====== Raw data ======

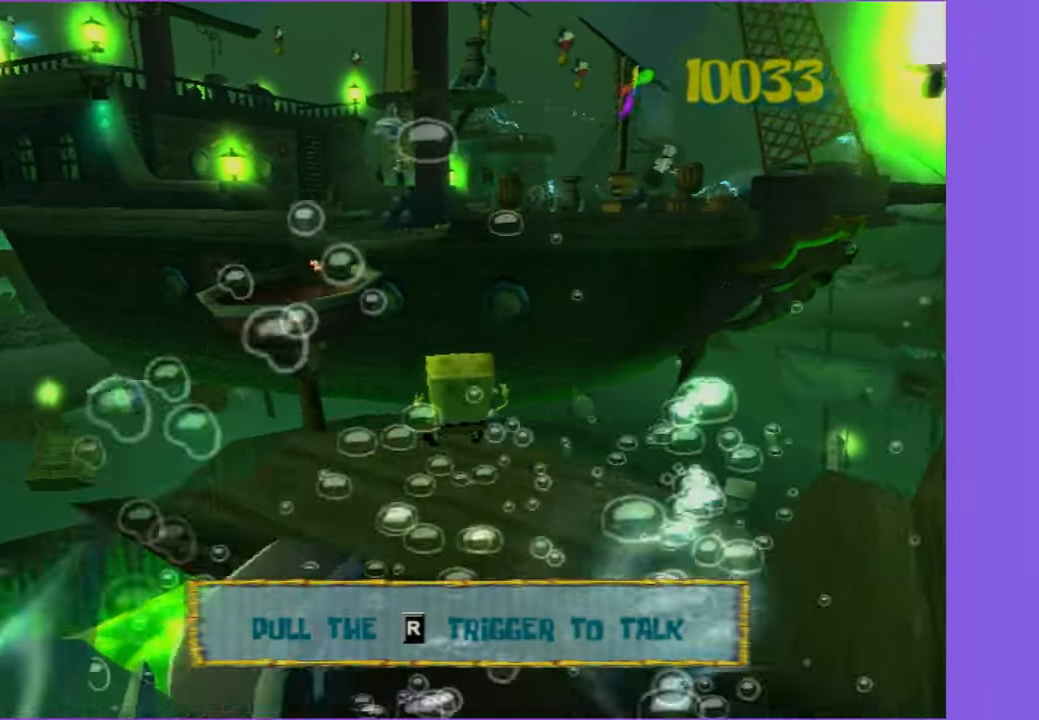
{"buttons": ["A"], "left_stick": "up-left", "right_stick": "center", "events": [[17, "left_stick", "up-left"], [267, "A", "down"], [317, "left_stick", "up"], [417, "A", "up"], [467, "A", "down"], [500, "left_stick", "up-left"]]}
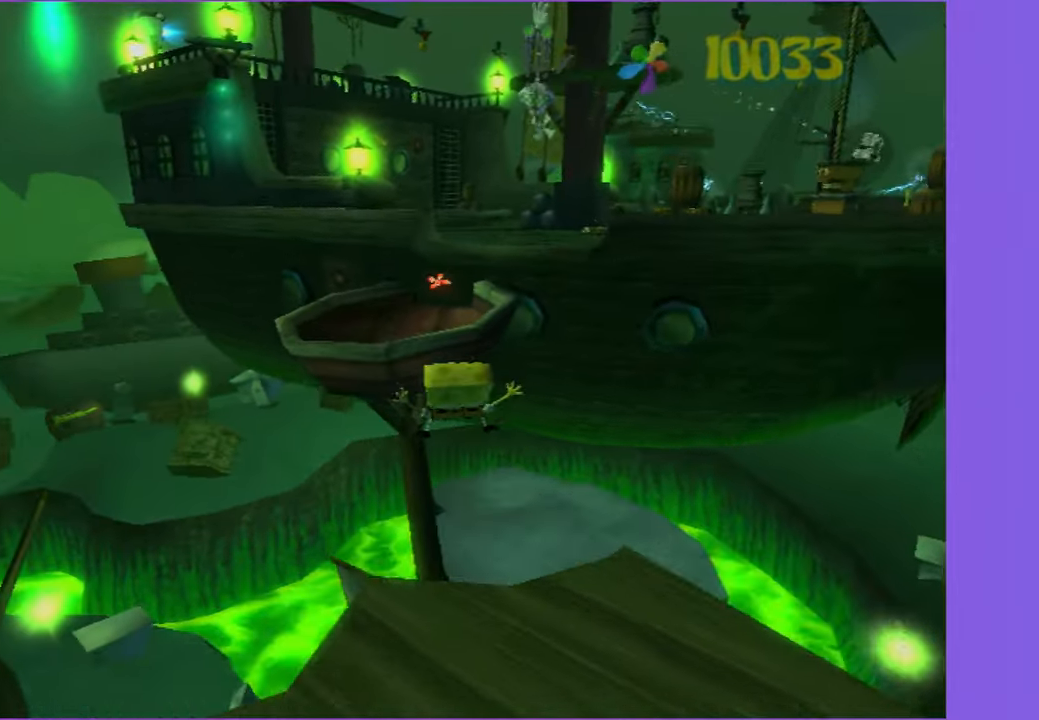
{"buttons": [], "left_stick": "right", "right_stick": "center", "events": [[66, "A", "up"], [250, "left_stick", "up"], [433, "left_stick", "right"]]}
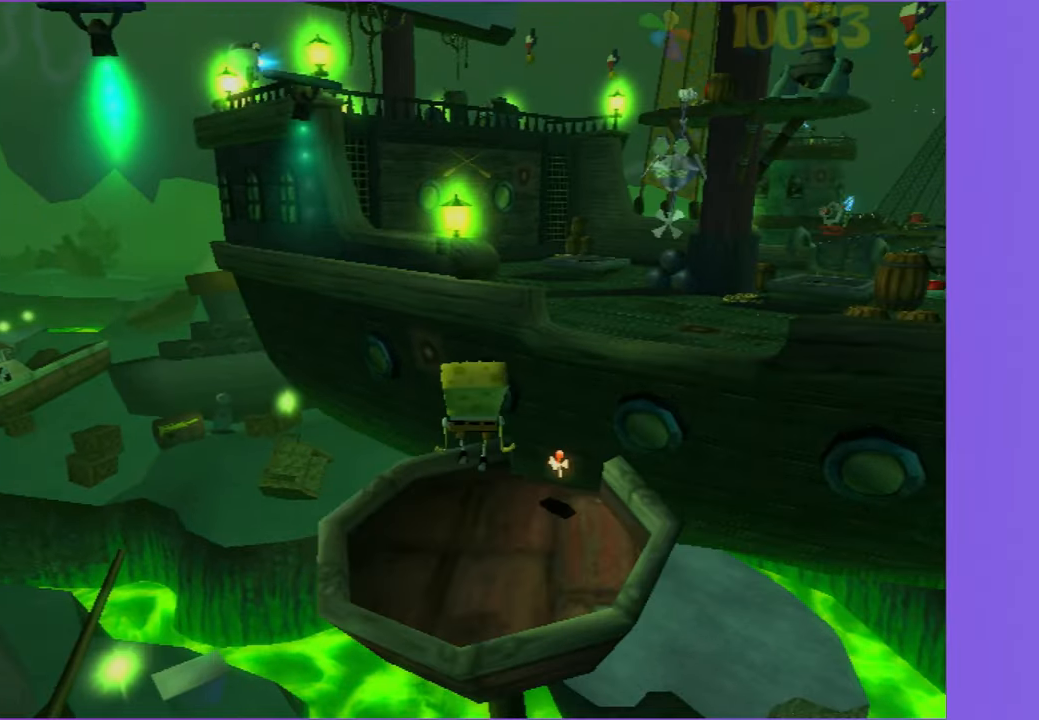
{"buttons": [], "left_stick": "right", "right_stick": "center", "events": [[233, "A", "down"], [350, "A", "up"]]}
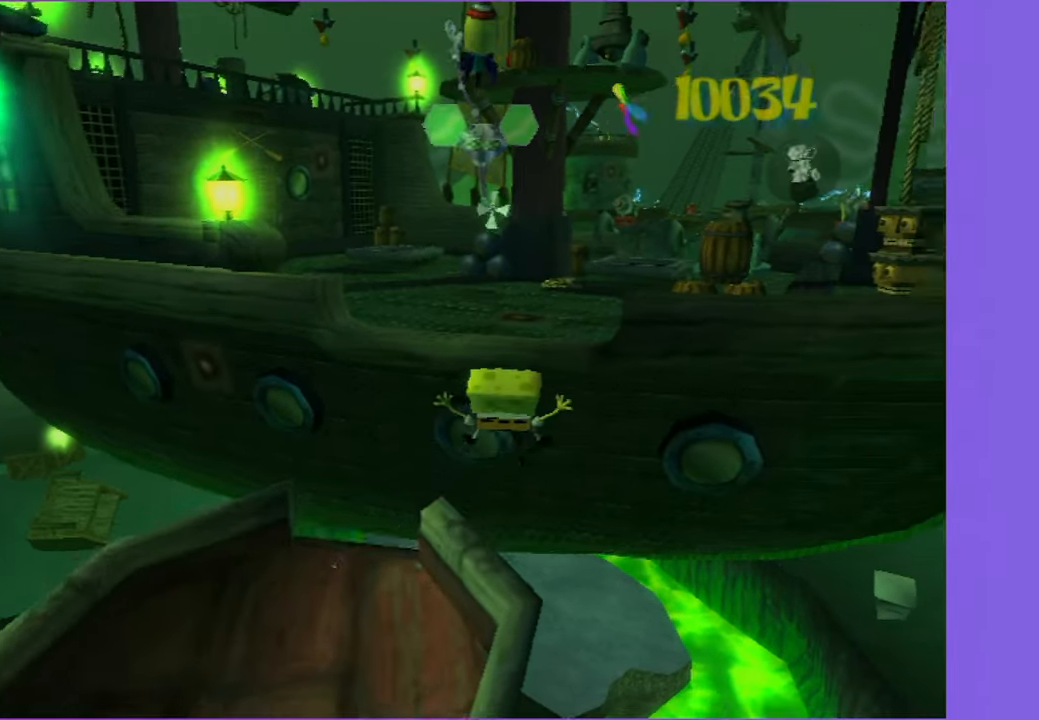
{"buttons": [], "left_stick": "up", "right_stick": "center", "events": [[83, "A", "down"], [133, "left_stick", "up-right"], [233, "left_stick", "up"], [333, "left_stick", "up-right"], [433, "left_stick", "up"], [466, "A", "up"]]}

======

### What you need to do:
Locate the lines above that hold the word "down". Show every one of them.

### Task output:
{"buttons": ["A"], "left_stick": "up-left", "right_stick": "center", "events": [[17, "left_stick", "up-left"], [267, "A", "down"], [317, "left_stick", "up"], [417, "A", "up"], [467, "A", "down"], [500, "left_stick", "up-left"]]}
{"buttons": [], "left_stick": "right", "right_stick": "center", "events": [[233, "A", "down"], [350, "A", "up"]]}
{"buttons": [], "left_stick": "up", "right_stick": "center", "events": [[83, "A", "down"], [133, "left_stick", "up-right"], [233, "left_stick", "up"], [333, "left_stick", "up-right"], [433, "left_stick", "up"], [466, "A", "up"]]}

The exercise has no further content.